Challenge: Copy out each of the rows below word for word, skipping the pictures.

Data entries:
________________________

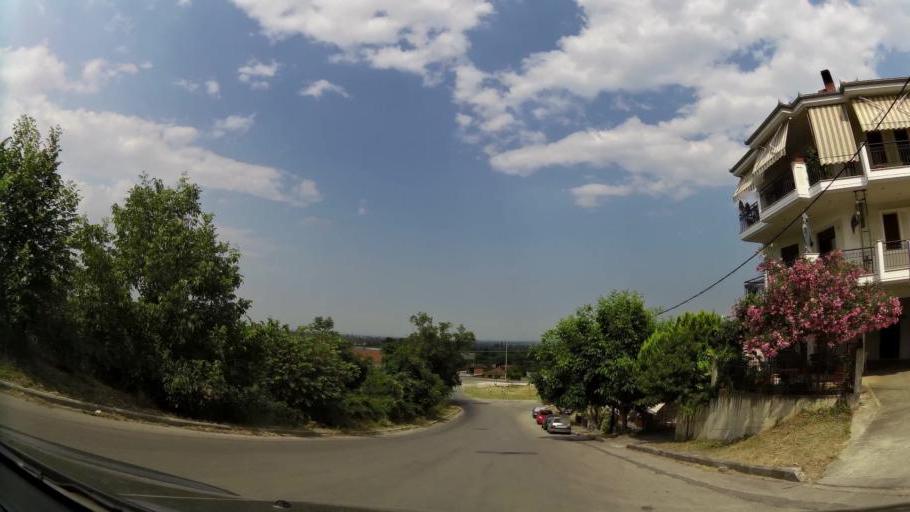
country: GR
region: Central Macedonia
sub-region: Nomos Imathias
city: Veroia
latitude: 40.5135
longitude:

________________________

Exercise result:
country: GR
region: Central Macedonia
sub-region: Nomos Imathias
city: Veroia
latitude: 40.5135
longitude:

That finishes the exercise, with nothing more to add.